Dopamine D1/D5 receptor activation modulates a persistent sodium current in rat prefrontal cortical neurons in vitro

The effects of dopamine (DA) on a persistent Na+ current (I-NaP) in layer V-VI prefrontal cortical (PFC) pyramidal cells were studied using whole cell voltage-clamp recordings in rat PFC slices. After blocking K+ and Ca2+ currents, a tetrodotoxin-sensitive I-NaP was activated by slow depolarizing voltage ramps or voltage steps. DA modulated the I-NaP in a voltage-dependent manner: increased amplitude of I-NaP at potentials more negative than -40 mV, but decreased at more positive potentials. DA also slowed the inactivation process of I-NaP. The D1/D5 dopamine receptor agonists SKF 38393, SKF 81297, and dihydrexidine (3-10 mu M), but not the dopamine D2/D3 receptor agonist qiunpirole (1-20 mu M), mimicked the effects of DA on I-NaP. Modulation of I-NaP by D1/D5 agonists was blocked by the D1/D5 antagonist SCH23390. Bath application of specific protein kinase C inhibitor, chelerhythrine, or inclusion of the specific protein kinase C inhibiting peptide([19-36]) in the recording pipette, but not protein kinase A inhibiting peptide([5-24]), blocked the effect of D1/D5 agonists on I-NaP. In current-clamp recordings, D1/D5 receptors activation enhanced the excitability of cortical pyramidal cells.

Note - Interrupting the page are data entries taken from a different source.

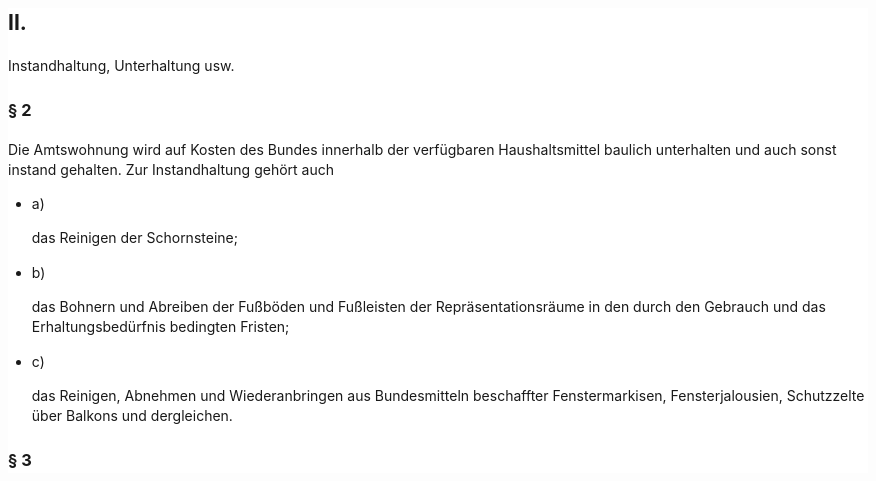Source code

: ## II.  
Instandhaltung, Unterhaltung usw.

<span id="BJNR015480953BJNE000800314.html"></span>

### § 2  

<div>

<div class="jnhtml">

<div>

<div class="jurAbsatz">

Die Amtswohnung wird auf Kosten des Bundes innerhalb der verfügbaren
Haushaltsmittel baulich unterhalten und auch sonst instand gehalten. Zur
Instandhaltung gehört auch

  - a)
    
    <div style="">
    
    das Reinigen der Schornsteine;
    
    </div>

  - b)
    
    <div style="">
    
    das Bohnern und Abreiben der Fußböden und Fußleisten der
    Repräsentationsräume in den durch den Gebrauch und das
    Erhaltungsbedürfnis bedingten Fristen;
    
    </div>

  - c)
    
    <div style="">
    
    das Reinigen, Abnehmen und Wiederanbringen aus Bundesmitteln
    beschaffter Fenstermarkisen, Fensterjalousien, Schutzzelte über
    Balkons und dergleichen.
    
    </div>

</div>

</div>

</div>

</div>

<span id="BJNR015480953BJNE000900314.html"></span>

### § 3  

<div>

Application of the D1/D5 agonist SKF 81297 induced a long-lasting decrease in the first spike latency in response to depolarizing current ramp. This was associated with a shift in the start of nonlinearity in the slope resistance to more negative membrane potentials. We proposed that this effect is due to a D1/D5 agonist-induced leftward shift in the activation of I-NaP. This enables DA to facilitate the firing of PFC neurons in response to depolarizing inputs.